At minimum, expect a change in the language around global warming. The current chair of the House Committee on Science, Space, and Technology, which regularly weighs in on scientific and technical issues, has repeatedly questioned climate science while launching investigations into alleged wrongdoing by scientists and scientific agencies. But Democrat Eddie Bernice Johnson, who is a registered nurse and now the probable future chair of the committee, plans to set the record on climate change straight in hearings next year, starting with an acknowledgement that “it is real”.
As Democrats push back, legal battles will continue to play out in the courts. Republican gains in the Senate will make it even easier for the administration to appoint judges and push the judicial system in a conservative direction. But federal judges have already rejected some of Trump’s decisions for lack of scientific analysis. Last week, a federal district court blocked construction of the Keystone XL pipeline, which would help to transport crude oil from the Canadian tar sands to the United States; the court ruled that the administration had “simply discarded” the threat of climate change when approving the pipeline.
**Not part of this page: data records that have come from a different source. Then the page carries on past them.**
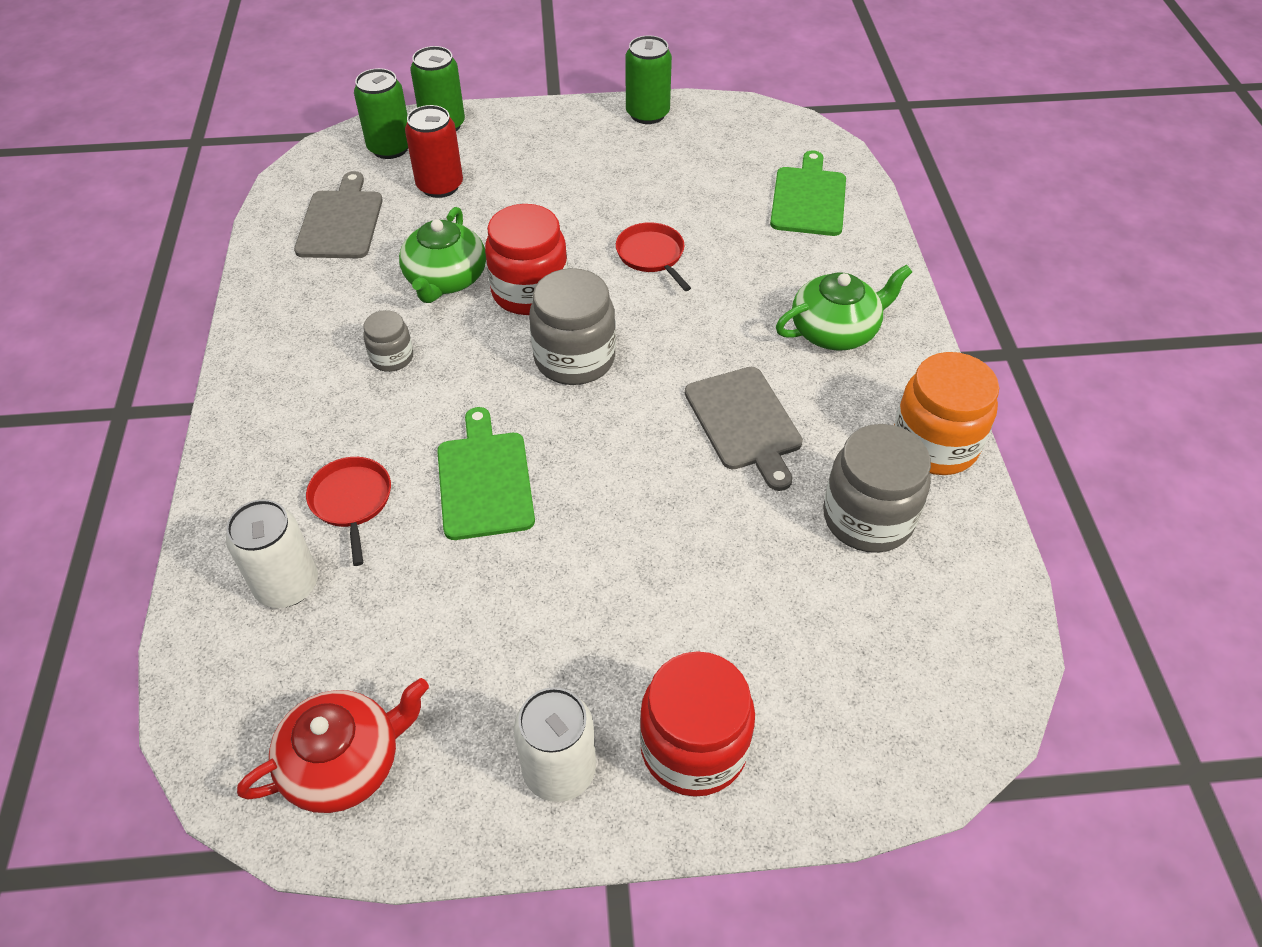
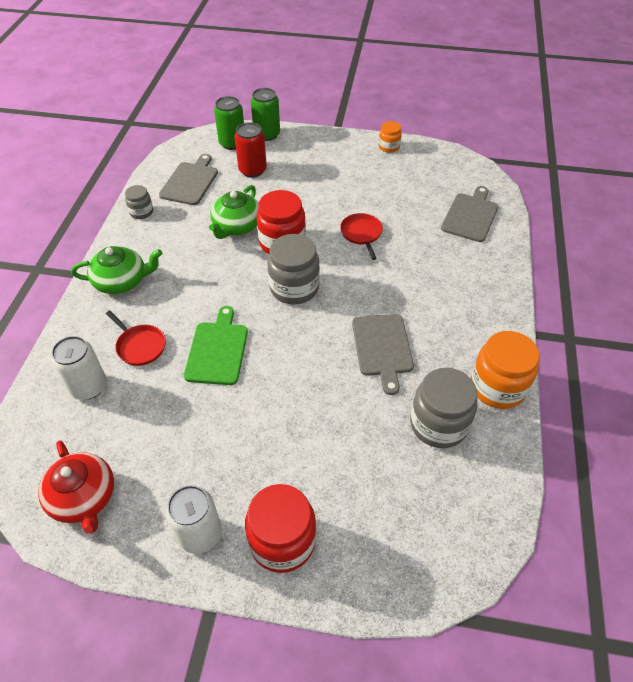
camera: 15 degrees right, 0 degrees up
(344, 762) = (83, 497): red teapot -> red teapot turned 75 degrees clockwise
(351, 501) = (140, 346): red pan -> red pan turned 135 degrees clockwise
(392, 357) = (191, 266): grey jar -> grey jar (141, 212)
(647, 114) = (389, 147): green can -> orange jar
(808, 198) = (470, 215): green cutting board -> grey cutting board
(835, 330) = (459, 301): green teapot -> green teapot (122, 281)

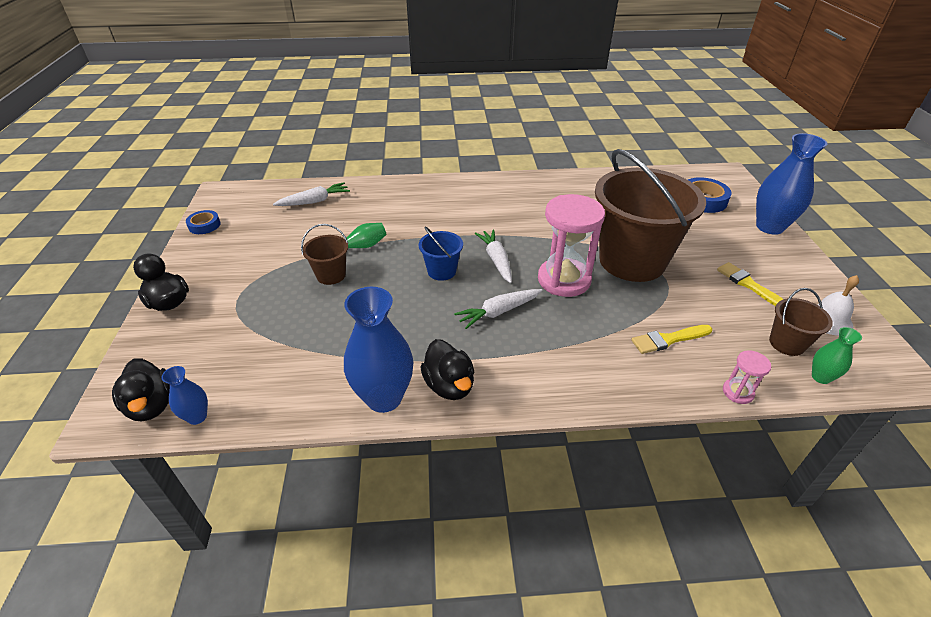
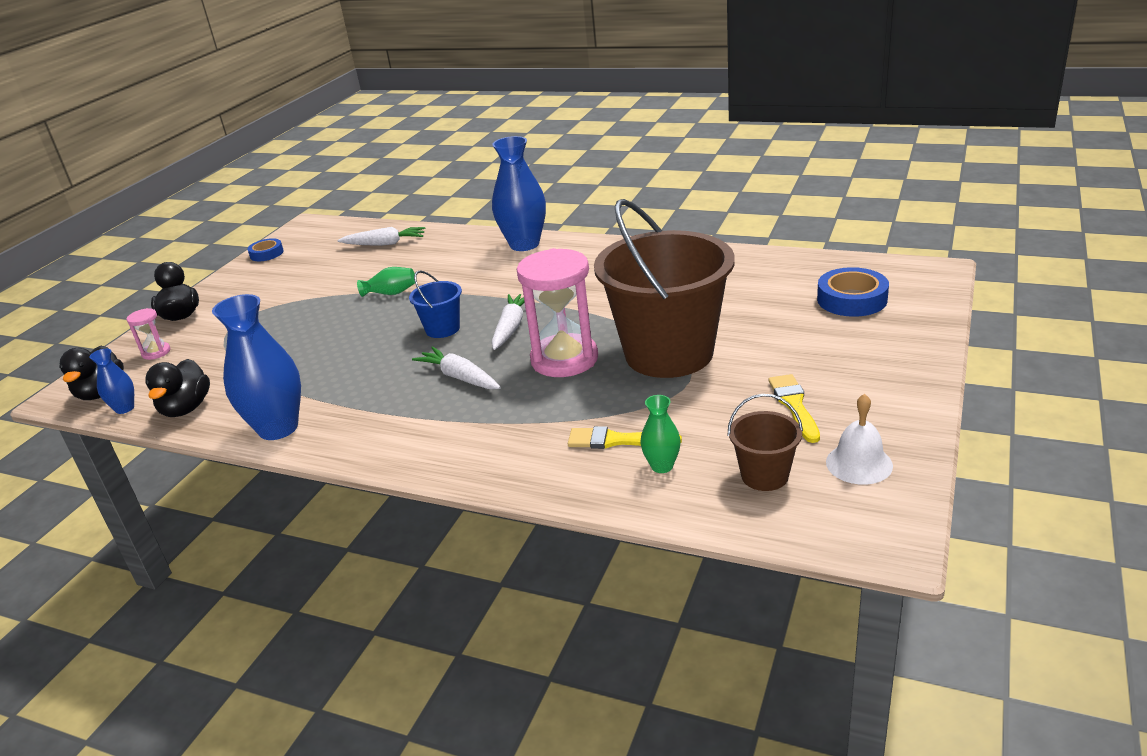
camera: 30 degrees right, 10 degrees down
(331, 275) = (334, 315): brown bucket -> none
(449, 385) = (344, 431): black duck -> black duck (186, 408)
(498, 312) = (460, 377): white carrot -> white carrot turned 45 degrees clockwise
(737, 392) = (638, 508): pink hourglass -> pink hourglass (156, 352)
(769, 227) = (913, 345): blue vase -> blue vase (524, 244)
(820, 377) = (764, 519): green vase -> green vase (662, 466)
Democrats will bring their own agendas. But lately, the party has shown more solidarity with science and evidence-based policymaking.
Come January, when the elected candidates assume their positions, science will have a more prominent place at the political table on Capitol Hill. The United States — and indeed, the world — is facing crucial questions about everything from public health and inequality to global warming. Any development that strengthens the voice of evidence, whatever side of the aisle it comes from, is one to support.